Firstly, UK retail operations are typically already at stretching point due to the demand of modern consumers and business models, so simply finding the time to enter new territories is prohibitive. On the flip side, some retailers said it is possible to be too successful and not have the resource to deal with unexpected demand.

“In retail, everyone is busy and reporting stretched bandwidth already,” explained Bisset.

“Quite often you have to prove the model before staff and resources are provided for the new venture internationally, but that is not a sustainable model if you are looking for rapid expansion. There is always an element of risk.”

She went on to say: “We currently resource most digital marketing activity out of the UK as we explore expansion into different markets, but are now looking at how we use more in-market partners to support us.”

What is more, when dealing with issues in territories outside a retailer’s home market, “the smallest things can take up a disproportionate amount of time as you push your brand values through”, Bisset added.

Summing up the pitfalls of expanding internationally without the right infrastructure in place, Crumbie said: “Businesses can lose focus on their core markets as everyone loves chasing the shiny new thing.”

A dose of reality was brought to the table too, with one retailer saying during the challenging last few years – defined by the UK leaving the European Union and all the red tape and complexities that accompanied it, and then the pandemic – “preserving cash and nothing else” has been a key priority for the industry. That in itself has arguably stemmed UK retail international expansion in recent times.
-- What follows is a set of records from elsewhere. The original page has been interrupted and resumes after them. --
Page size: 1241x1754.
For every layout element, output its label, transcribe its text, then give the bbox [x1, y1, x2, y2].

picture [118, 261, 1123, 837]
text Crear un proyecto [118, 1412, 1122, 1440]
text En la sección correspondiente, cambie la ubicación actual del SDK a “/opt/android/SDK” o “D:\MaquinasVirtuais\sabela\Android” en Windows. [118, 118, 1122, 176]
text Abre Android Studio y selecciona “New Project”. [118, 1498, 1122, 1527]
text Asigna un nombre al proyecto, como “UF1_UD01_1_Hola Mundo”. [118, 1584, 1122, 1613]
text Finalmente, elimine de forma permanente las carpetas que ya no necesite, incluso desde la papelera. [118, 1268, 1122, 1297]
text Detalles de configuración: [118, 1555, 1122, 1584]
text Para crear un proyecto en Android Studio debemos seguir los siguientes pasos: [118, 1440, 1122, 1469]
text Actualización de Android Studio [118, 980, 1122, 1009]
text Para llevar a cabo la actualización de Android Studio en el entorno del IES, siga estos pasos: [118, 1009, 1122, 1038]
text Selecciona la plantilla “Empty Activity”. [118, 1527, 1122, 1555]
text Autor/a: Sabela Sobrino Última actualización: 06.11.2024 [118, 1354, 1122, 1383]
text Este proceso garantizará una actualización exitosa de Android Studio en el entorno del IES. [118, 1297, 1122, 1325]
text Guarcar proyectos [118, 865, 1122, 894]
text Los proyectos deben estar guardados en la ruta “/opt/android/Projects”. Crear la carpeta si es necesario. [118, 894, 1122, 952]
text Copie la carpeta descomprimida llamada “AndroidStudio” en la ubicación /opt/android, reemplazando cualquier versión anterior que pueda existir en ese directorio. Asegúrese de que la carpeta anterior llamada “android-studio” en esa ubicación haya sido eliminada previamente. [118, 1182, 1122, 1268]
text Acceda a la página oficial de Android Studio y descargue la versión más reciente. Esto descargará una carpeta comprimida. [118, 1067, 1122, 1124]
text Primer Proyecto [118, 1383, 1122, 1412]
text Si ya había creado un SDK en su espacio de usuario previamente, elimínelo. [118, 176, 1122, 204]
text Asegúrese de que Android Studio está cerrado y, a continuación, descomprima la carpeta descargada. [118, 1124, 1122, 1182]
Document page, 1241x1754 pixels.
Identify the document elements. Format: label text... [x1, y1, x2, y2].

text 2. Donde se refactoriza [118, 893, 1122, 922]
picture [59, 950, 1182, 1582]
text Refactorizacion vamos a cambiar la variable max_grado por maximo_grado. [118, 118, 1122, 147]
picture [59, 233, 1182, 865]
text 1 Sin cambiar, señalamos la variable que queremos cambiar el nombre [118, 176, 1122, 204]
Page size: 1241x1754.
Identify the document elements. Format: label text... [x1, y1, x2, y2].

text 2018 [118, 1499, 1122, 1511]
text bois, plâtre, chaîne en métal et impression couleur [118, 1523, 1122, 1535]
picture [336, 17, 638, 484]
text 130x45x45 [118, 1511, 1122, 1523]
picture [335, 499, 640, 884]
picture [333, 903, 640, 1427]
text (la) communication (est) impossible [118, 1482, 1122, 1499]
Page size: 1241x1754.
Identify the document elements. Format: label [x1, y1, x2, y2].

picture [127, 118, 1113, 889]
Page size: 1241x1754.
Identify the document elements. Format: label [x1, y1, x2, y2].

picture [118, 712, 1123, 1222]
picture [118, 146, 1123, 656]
What was clear from the discussions though, is that retailers should be seeking cross-border expertise before deploying their international strategies.

The use of consultants can be an expensive mistake, according to several of the roundtablers in attendance, but companies specialising in cross-border trade and those which can “take a lot of the leg-work away” for retailers can be a real help, it was generally agreed.

“When it comes to working with Department for International Trade or other related service providers on overseas market introduction service-type needs, you just need to provide a really good brief, and you’ll reap the rewards,” explained Leach.